What you should do:
A precise reproduction of every record below is needed, minus the pictures.
──────── Entries provided ────────
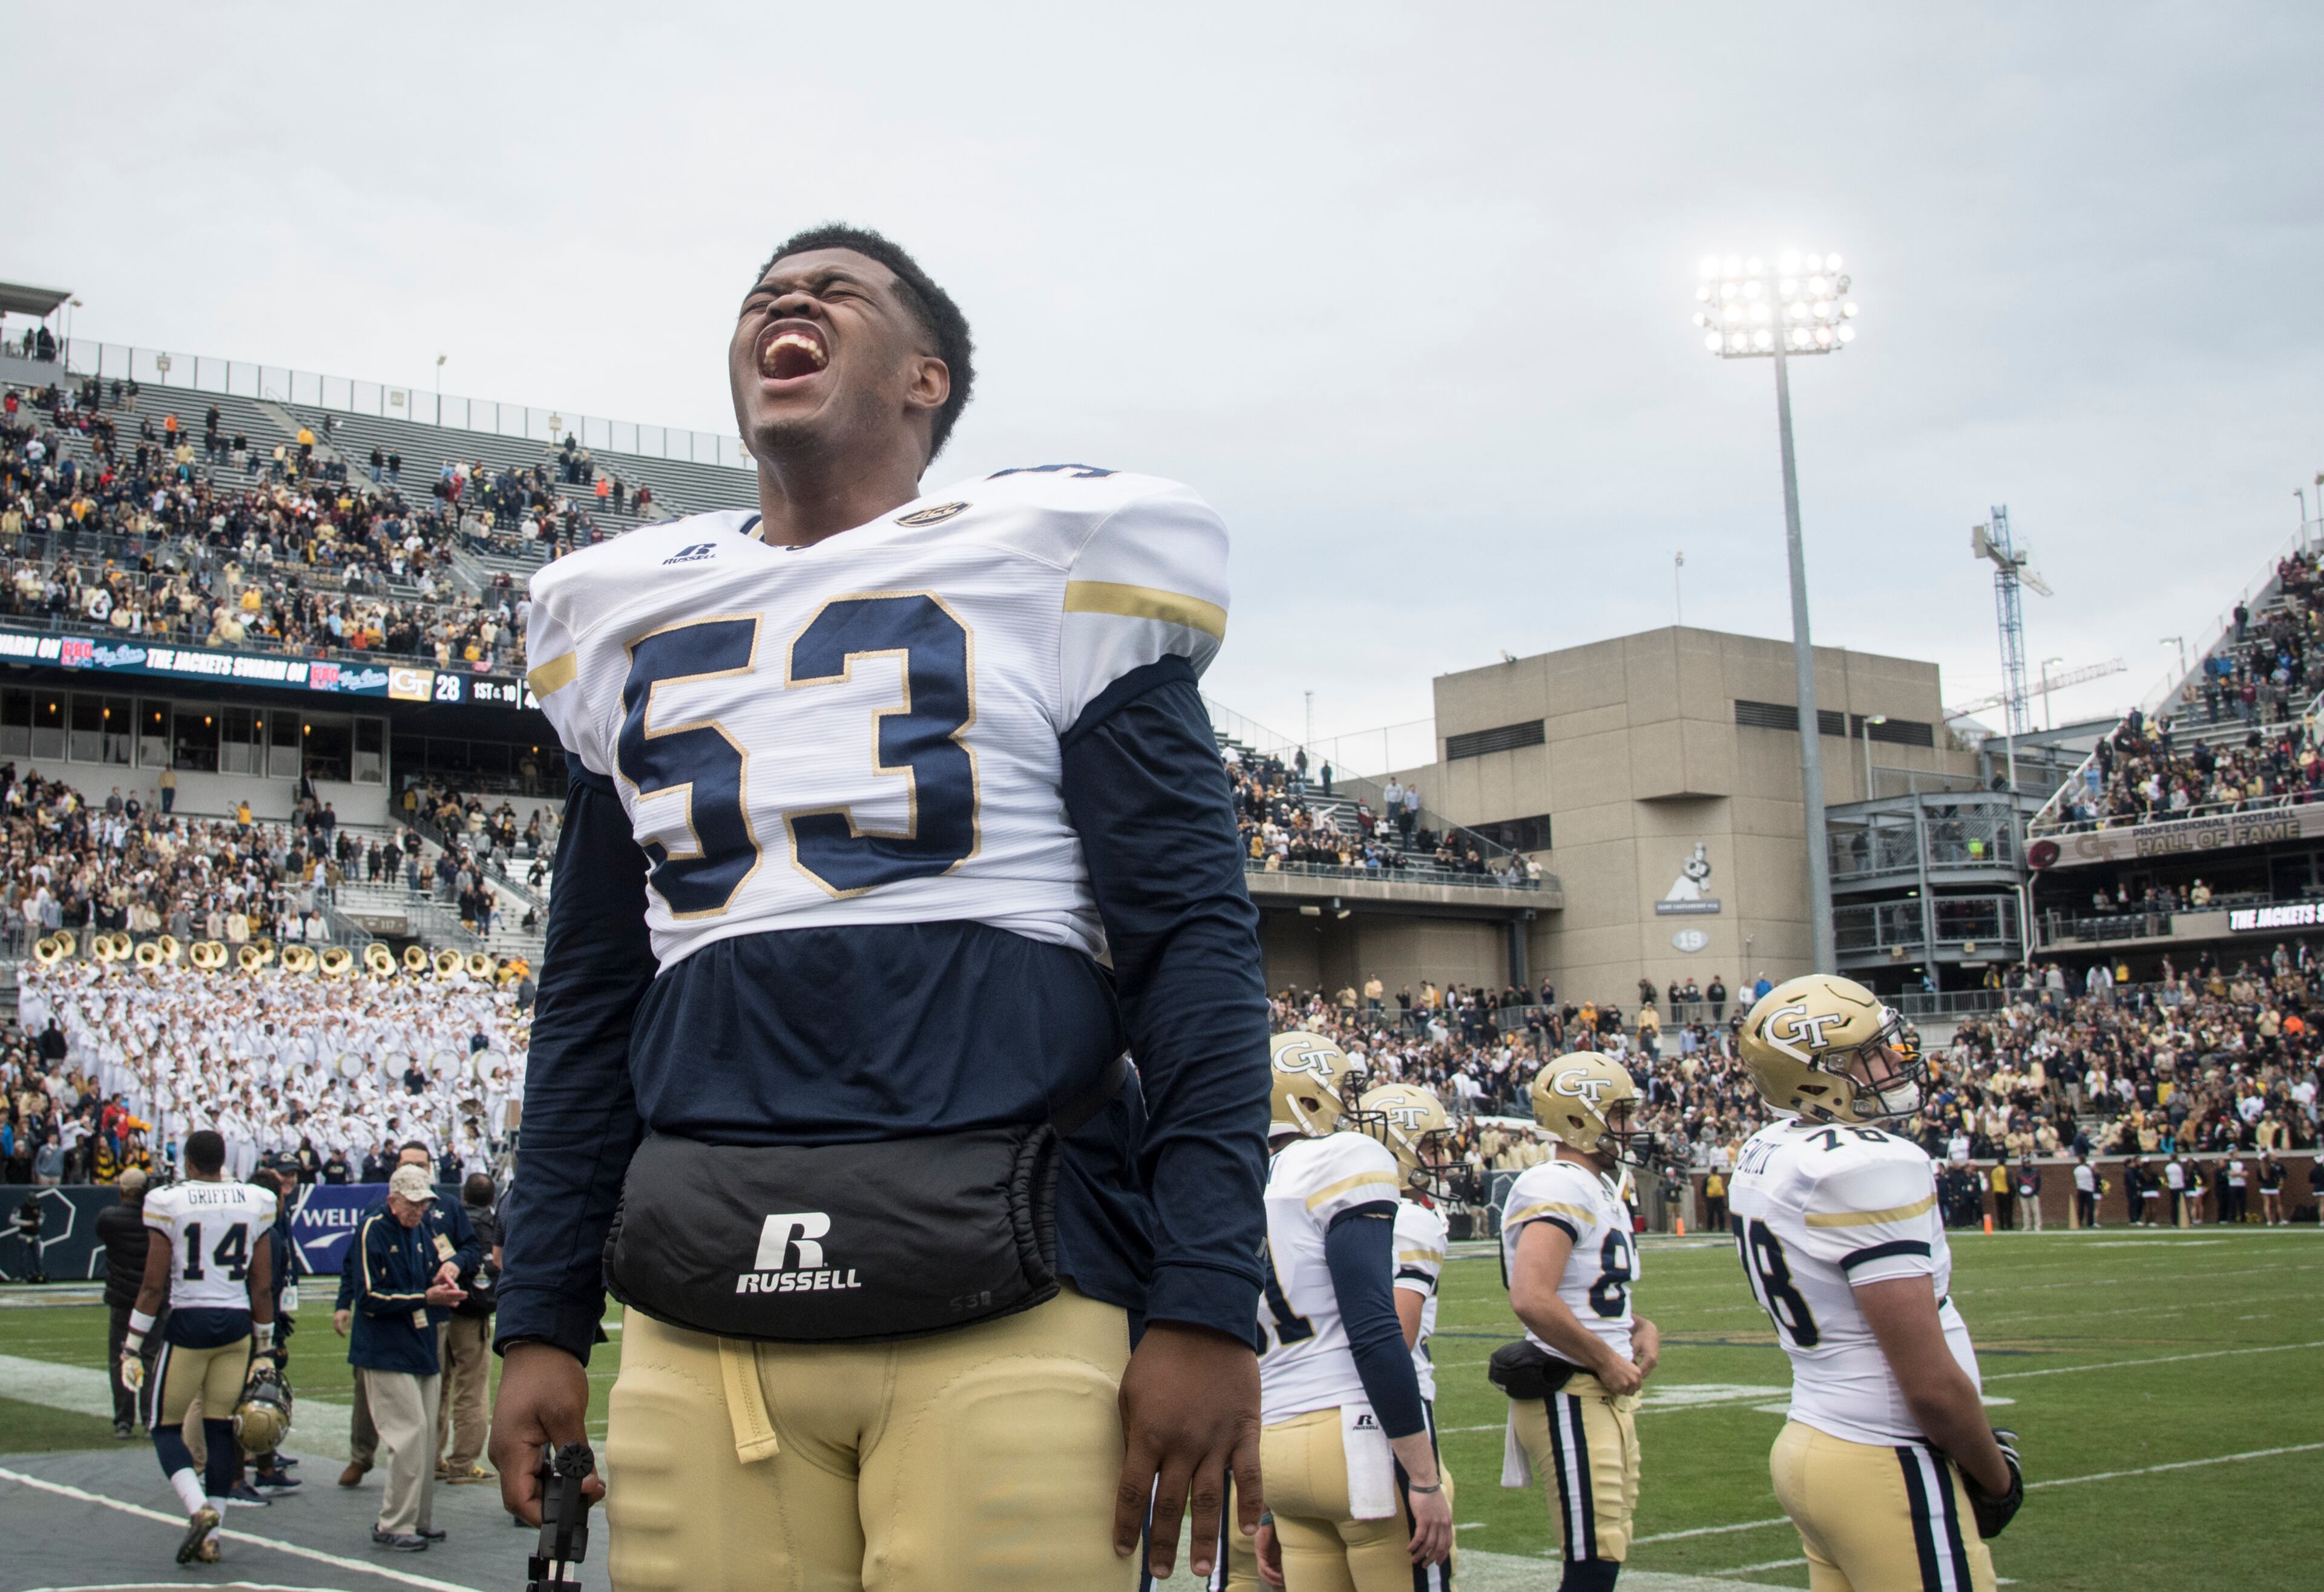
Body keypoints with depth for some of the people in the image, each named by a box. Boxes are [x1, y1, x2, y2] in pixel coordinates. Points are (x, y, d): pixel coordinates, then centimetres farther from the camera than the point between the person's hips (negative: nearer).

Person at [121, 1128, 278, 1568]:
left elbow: (154, 1285, -7)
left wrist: (133, 1346, 1)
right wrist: (264, 1345, 15)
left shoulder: (169, 1203, -6)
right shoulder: (254, 1203, 3)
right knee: (221, 1429, 11)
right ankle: (210, 1538, 11)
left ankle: (199, 1508, -12)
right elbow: (263, 1287, 5)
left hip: (188, 1322, -3)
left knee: (165, 1425, 10)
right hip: (237, 1323, 3)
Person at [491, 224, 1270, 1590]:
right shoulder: (622, 617, 16)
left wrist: (1206, 1302, -11)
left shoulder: (1050, 567, 2)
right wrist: (542, 1320, 15)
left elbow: (1191, 946, -3)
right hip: (704, 1310, 4)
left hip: (1008, 1303, -4)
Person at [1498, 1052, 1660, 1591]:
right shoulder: (1557, 1190, -17)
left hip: (1607, 1396, 10)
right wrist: (1607, 1361, -19)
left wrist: (1640, 1327, 8)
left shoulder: (1601, 1191, 16)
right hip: (1572, 1398, -10)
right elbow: (1532, 1300, -30)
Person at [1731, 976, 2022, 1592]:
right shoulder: (1872, 1169, -19)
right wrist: (1998, 1477, -2)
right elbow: (1932, 1383, -20)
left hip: (1811, 1444, 9)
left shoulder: (1764, 1157, 7)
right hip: (1888, 1471, -9)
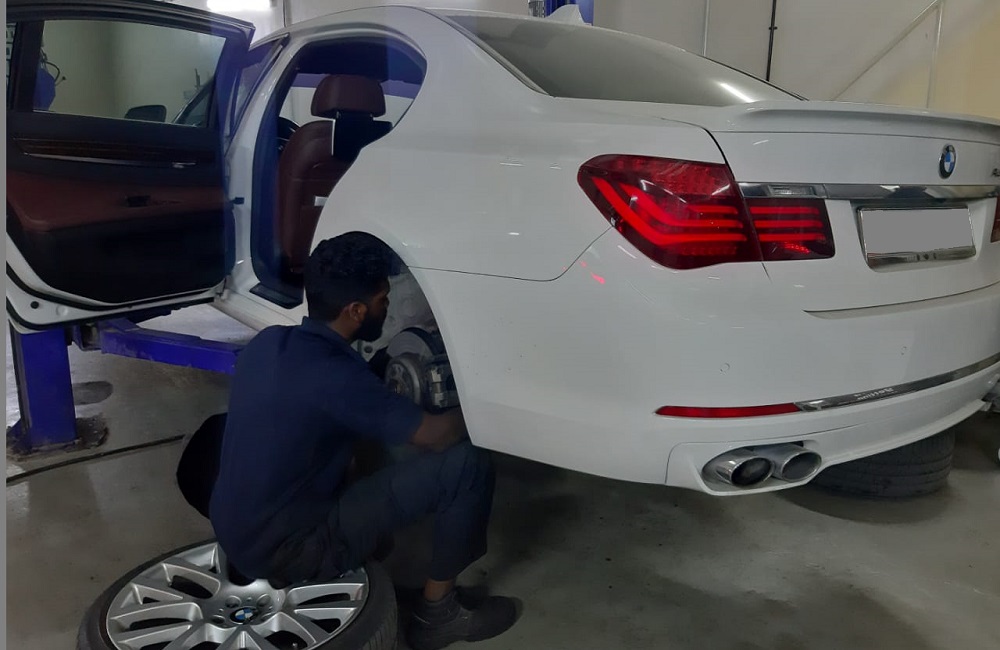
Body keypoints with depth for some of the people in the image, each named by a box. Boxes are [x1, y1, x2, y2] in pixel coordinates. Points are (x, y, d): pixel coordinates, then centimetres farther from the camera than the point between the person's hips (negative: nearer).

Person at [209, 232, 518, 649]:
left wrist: (388, 402, 17)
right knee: (466, 463, -15)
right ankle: (436, 610, 5)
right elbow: (435, 436, -17)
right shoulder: (334, 375, -24)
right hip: (284, 550, -9)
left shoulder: (267, 343, 0)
────────
Reply:
Body keypoints with depth for some of the people in the image, each named by a box. Boxes are [x1, y1, x2, y2] in pixel coordinates. Points are (x, y, d): pixel coordinates, then centimetres farther from the camera than the point between the person's hips (negative: nearer).

Person at [121, 1128, 278, 1568]:
left elbow: (154, 1285, -7)
left wrist: (133, 1346, 1)
right wrist: (264, 1345, 15)
left shoulder: (169, 1203, -6)
right shoulder: (254, 1203, 3)
right knee: (221, 1429, 11)
right ankle: (210, 1538, 11)
left ankle: (199, 1508, -12)
right elbow: (263, 1287, 5)
left hip: (188, 1322, -3)
left knee: (165, 1425, 10)
right hip: (237, 1323, 3)
Person at [491, 224, 1270, 1590]:
right shoulder: (622, 617, 16)
left wrist: (1206, 1302, -11)
left shoulder: (1050, 567, 2)
right wrist: (542, 1320, 15)
left elbow: (1191, 946, -3)
right hip: (704, 1310, 4)
left hip: (1008, 1303, -4)
Person at [1498, 1052, 1660, 1591]:
right shoulder: (1557, 1190, -17)
left hip: (1607, 1396, 10)
right wrist: (1607, 1361, -19)
left wrist: (1640, 1327, 8)
left shoulder: (1601, 1191, 16)
right hip: (1572, 1398, -10)
right elbow: (1532, 1300, -30)
Person at [1731, 976, 2022, 1592]:
right shoulder: (1872, 1169, -19)
right wrist: (1998, 1477, -2)
right elbow: (1932, 1383, -20)
left hip: (1811, 1444, 9)
left shoulder: (1764, 1157, 7)
right hip: (1888, 1471, -9)
Body keypoints with depth for some of the people in the image, each named by a box. Boxes are [x1, y1, x2, y2] in pixel coordinates. Points are (x, y, d): pixel coordinates, then centimetres farther from the camera than the point between the person's hips (negative: nearer).

Person at [209, 232, 518, 649]:
left wrist: (388, 402, 17)
right knee: (466, 463, -15)
right ankle: (436, 610, 5)
right elbow: (435, 436, -17)
right shoulder: (334, 375, -24)
right hip: (284, 550, -9)
left shoulder: (267, 343, 0)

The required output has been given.